Some personality traits have higher risk of addiction than others. Individuals who like to take risks and who have little impulse control around experimenting and playing with new experiences and dangerous activities are more likely to try drugs. A study reported by Reuters indicates that this may have to do with the individual’s levels of dopamine and the brain’s sensitivity to it.
People with high levels of dopamine in the brain may have a lower sensitivity to its effects, meaning that they need to have more intense experiences in order to feel the pleasure that this brain chemical causes. This, in turn, can be bound into the person’s experience using drugs and alcohol, which directly affect the dopamine system. In this way, the adventure-seeking, risk-taking personality can have a higher likelihood of experimenting with and, later, becoming addicted to these substances.
According to the Scientific American article, the bold, risk-taker type who develops addiction is more likely to be male. On the other hand, cautious people who have difficulty with social relationships – and who at the same time may suffer from depression, anxiety, or both – can also develop addiction; these personality types are more often women.
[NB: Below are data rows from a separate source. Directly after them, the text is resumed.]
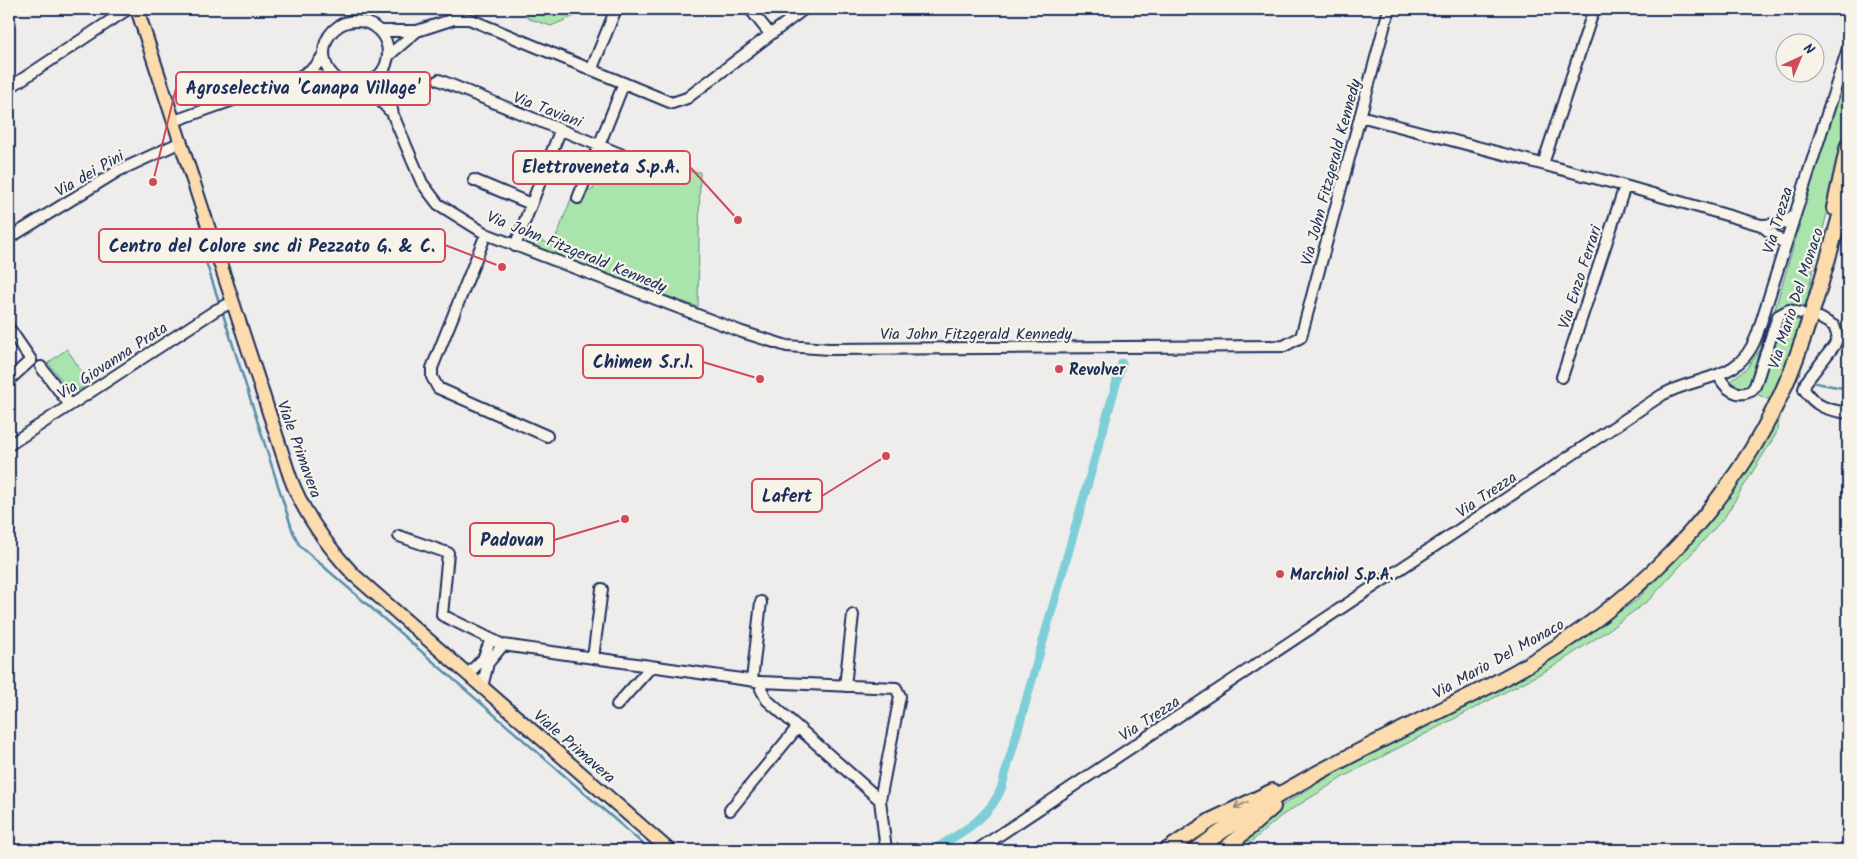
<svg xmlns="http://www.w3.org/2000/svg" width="1857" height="859" font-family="Kalam,sans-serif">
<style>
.green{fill:#a8e4ab;stroke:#628a84}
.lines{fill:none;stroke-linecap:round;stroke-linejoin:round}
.stream{stroke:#568ea7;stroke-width:2.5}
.canal{stroke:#7eced8;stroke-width:9}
.minor-casing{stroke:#1b2f5e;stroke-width:14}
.major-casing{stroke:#1b2f5e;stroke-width:16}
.highway-casing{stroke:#1b2f5e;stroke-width:18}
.minor{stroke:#f7f3e8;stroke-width:10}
.major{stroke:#fcdcac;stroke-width:12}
.highway{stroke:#fcdcac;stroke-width:14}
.oneway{stroke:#8c8685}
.poi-dot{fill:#d1495b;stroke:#f7f3e8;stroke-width:2}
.labels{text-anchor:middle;stroke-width:4.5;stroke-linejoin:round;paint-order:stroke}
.street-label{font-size:16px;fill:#1b2f5e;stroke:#f7f3e8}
.poi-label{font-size:16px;font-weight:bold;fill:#1b2f5e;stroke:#f7f3e8;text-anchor:start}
.leader{fill:none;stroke:#d1495b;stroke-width:2}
.callout-dot{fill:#d1495b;stroke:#f7f3e8;stroke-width:2}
.callout{fill:#f7f3e8;stroke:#d1495b;stroke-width:2}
.callout-label{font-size:18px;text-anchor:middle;font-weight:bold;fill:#1b2f5e}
</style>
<rect width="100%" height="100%" fill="#eeedec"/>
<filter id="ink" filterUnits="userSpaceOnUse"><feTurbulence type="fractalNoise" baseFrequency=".02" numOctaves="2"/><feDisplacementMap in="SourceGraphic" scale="10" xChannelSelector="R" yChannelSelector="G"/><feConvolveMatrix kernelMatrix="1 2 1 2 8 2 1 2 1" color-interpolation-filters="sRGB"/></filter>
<g filter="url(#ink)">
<!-- green -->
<path class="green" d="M523,9H591L551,26L527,18Z
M1848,56V128L1812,274L1806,306C1791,302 1785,306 1773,316L1800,224V213Z
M600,150L646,168L700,172L698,307L566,260L527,243L526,235L553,245L571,199L579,202L584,189L593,190L601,169L595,166Z
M1791,312L1789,318L1802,321L1790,357L1770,400L1754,393L1780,321Z
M1761,348L1750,385L1747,389L1739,390L1730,383V381L1747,368Z
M67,349L89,383L74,393L71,392L48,363Z
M1783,405L1776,434L1724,518L1649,600L1607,631L1551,668L1345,776L1281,816L1242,850H1231L1273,811L1349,764L1535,668L1637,600L1718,510L1751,464Z
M1247,807L1186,850H1173Z"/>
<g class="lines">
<!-- stream -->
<path class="stream" d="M206,262L220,305
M222,311L293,532L300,546L650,850
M1816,383L1848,389"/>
<!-- canal -->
<path class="canal" d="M933,850C960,833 988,820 1001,789L1122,363"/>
<defs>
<path id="minor" d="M750,9L770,34
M324 53a32 32 0 1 1 64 0a32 32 0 1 1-64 0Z
M379,31H417L454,19H469L672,103L687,98L804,9
M388,56L417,31
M592,68L616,9
M384,70L393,115L422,183L438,204L486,234L742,332L787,346L829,349L1284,346L1301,337L1389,9
M301,76H320L337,81
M439,80L647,165
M365,84L389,110
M9,88L128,9
M1360,116L1625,186L1761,225L1782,224L1793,217
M174,121L301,76L315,67L324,54
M1543,164L1594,9
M474,180L531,204
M578,198L624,83
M1761,225L1785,244
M486,234L432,368V377L438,388L547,436
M14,235L118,171L181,142
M515,246L560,131
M1820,318L1834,326L1838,337L1834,346L1806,382L1804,389C1815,407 1828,410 1848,413
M9,328L31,360L9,380
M41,367L70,405
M1719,376C1725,388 1736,398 1751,391L1755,386L1778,316L1789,310L1801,313
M1562,377L1625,186
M9,445L216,310L233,302
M399,536L448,553L442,615L503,645L762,682L896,688L900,696L880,800L886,850
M593,658L602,589
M468,674L483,659L491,639
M752,680L761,602
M762,682L761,689L767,700L880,800
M845,686L853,615
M482,687L488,663L503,645
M617,705L651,667
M730,810L797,728
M977,850L1662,395C1699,374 1740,383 1757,335L1848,48"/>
<path id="major" d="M137,9L290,477C304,515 327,546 354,575L669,850"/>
<path id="highway" d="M1834,208L1848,145
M1167,850L1210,821L1273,791
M1196,850C1287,781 1394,735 1495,683C1624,615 1733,512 1790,374C1814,314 1830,250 1848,188
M1224,850L1273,807"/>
</defs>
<!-- minor casing -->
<use href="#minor" class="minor-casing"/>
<!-- major casing -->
<use href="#major" class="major-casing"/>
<!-- highway casing -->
<use href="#highway" class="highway-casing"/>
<!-- minor -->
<use href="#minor" class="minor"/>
<!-- major -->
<use href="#major" class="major"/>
<!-- highway -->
<use href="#highway" class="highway"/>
</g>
<!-- one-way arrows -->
<defs><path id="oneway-shaft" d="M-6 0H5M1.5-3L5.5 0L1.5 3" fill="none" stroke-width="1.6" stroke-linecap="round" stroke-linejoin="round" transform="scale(1.25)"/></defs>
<use class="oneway" href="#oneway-shaft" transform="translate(1241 805) rotate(156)"/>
</g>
<!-- markers -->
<g class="poi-dot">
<circle cx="1059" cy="369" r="5"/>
<circle cx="1280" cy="574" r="5"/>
</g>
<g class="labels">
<!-- street labels -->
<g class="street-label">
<text transform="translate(548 109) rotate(21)" y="6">Via Taviani</text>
<text transform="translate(1330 172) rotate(-75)" y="6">Via John Fitzgerald Kennedy</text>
<text transform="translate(89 173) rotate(-30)" y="6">Via dei Pini</text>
<text transform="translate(1777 220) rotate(-73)" y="6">Via Trezza</text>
<text transform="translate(577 251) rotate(22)" y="6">Via John Fitzgerald Kennedy</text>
<text transform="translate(1579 277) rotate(-72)" y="6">Via Enzo Ferrari</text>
<text transform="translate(1795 298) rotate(-72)" y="6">Via Mario Del Monaco</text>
<text x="976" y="339">Via John Fitzgerald Kennedy</text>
<text transform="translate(112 360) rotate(-33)" y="6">Via Giovanna Prata</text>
<text transform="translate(300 449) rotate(70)" y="6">Viale Primavera</text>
<text transform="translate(1486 494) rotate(-34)" y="6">Via Trezza</text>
<text transform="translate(1498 658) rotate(-29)" y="6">Via Mario Del Monaco</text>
<text transform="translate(1149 718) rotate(-33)" y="6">Via Trezza</text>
<text transform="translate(575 746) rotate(41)" y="6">Viale Primavera</text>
</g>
<!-- poi labels -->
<g class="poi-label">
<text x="1069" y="375">Revolver</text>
<text x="1290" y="580">Marchiol S.p.A.</text>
</g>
</g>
<!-- callouts -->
<path class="leader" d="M153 182L176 88M738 220L690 167M502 267L445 245M760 379L703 362M886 456L822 496M625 519L554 540"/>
<g class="callout-dot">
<circle cx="153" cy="182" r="5"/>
<circle cx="738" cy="220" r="5"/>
<circle cx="502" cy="267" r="5"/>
<circle cx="760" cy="379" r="5"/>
<circle cx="886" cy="456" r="5"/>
<circle cx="625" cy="519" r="5"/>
</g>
<g class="callout">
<rect x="176" y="72" width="254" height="33" rx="5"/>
<rect x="513" y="151" width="177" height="33" rx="5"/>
<rect x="99" y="229" width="346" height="33" rx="5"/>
<rect x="583" y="345" width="120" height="33" rx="5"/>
<rect x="752" y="479" width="70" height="33" rx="5"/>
<rect x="470" y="523" width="84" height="33" rx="5"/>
</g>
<g class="callout-label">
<text x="303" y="94">Agroselectiva 'Canapa Village'</text>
<text x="601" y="173">Elettroveneta S.p.A.</text>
<text x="272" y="252">Centro del Colore snc di Pezzato G. &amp; C.</text>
<text x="643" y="368">Chimen S.r.l.</text>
<text x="787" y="502">Lafert</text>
<text x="512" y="546">Padovan</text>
</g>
<!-- margin -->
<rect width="1857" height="859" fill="none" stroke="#f7f3e8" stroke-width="30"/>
<rect x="15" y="15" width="1827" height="829" fill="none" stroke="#1b2f5e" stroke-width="2" filter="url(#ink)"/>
<!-- north arrow -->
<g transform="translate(1800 58) rotate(44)"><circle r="24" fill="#f7f3e8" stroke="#9fa5b1"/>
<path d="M0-4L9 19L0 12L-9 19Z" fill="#d1495b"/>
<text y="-8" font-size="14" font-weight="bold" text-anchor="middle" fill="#1b2f5e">N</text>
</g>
</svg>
Considering the self-medication idea mentioned above, people with these personality traits may be more likely to try to manage symptoms of anxiety or painful feelings of loneliness, disconnection, and depression by using alcohol or drugs that dull those feelings. This may then lead to the person becoming dependent on the substance to feel good in general, which in turn can lead to tolerance and addiction.
Addiction sometimes has to do with a lack of impulse control, but this is not exclusively the inability to resist impulses. In fact, people who are too rigid with managing their impulses may also end up using substances as a manifestation of an obsessive-compulsive behavior pattern. In fact, addiction often becomes a compulsion to use the substance based on a habit that has formed over time rather than a single impulse to try something new.
In this way, people with intense focus and habitual behaviors may be as likely to develop addiction as those who are unable to control impulses. The obsession with using psychoactive drugs is a main symptom of the disorder, and it can exist both separate from and in concert with a lack of impulse control that can also be a hallmark of addiction.
What all of these traits have in common is an inability for the individual to regulate behaviors, thoughts, and feelings that might otherwise enable an ability to moderate use of alcohol or other substances. As explained in an article from the University of Rochester Medical Center, studies are beginning to show that an inability to regulate behavior around the anticipation of receiving a reward is strongly linked to the development of addiction.
However, this is not the end of the issue. Individuals who pursue the idea of reward so strongly often do not experience as much pleasure from having gotten the reward as those who do not have this issue. This diminished sense of pleasure leads the person to push harder to win more in the hope that the reward response might be stronger. This, again, is linked with the person’s levels of, and sensitivity to, dopamine and potentially to other neurochemicals as well.
Various forms of behavioral therapies can help individuals struggling with these issues to learn to manage their behaviors and acquire self-regulation skills that can moderate the addictive response. In addition, for those who have already developed substance use problems, treatment programs can incorporate these therapies with other demonstrated treatments. This approach may help the person safely stop using drugs or alcohol and live a sober life as well as gain control over the various traits above.
Seeking out research-based, professional care can provide the individual with tools to understand and manage these various traits, making recovery possible.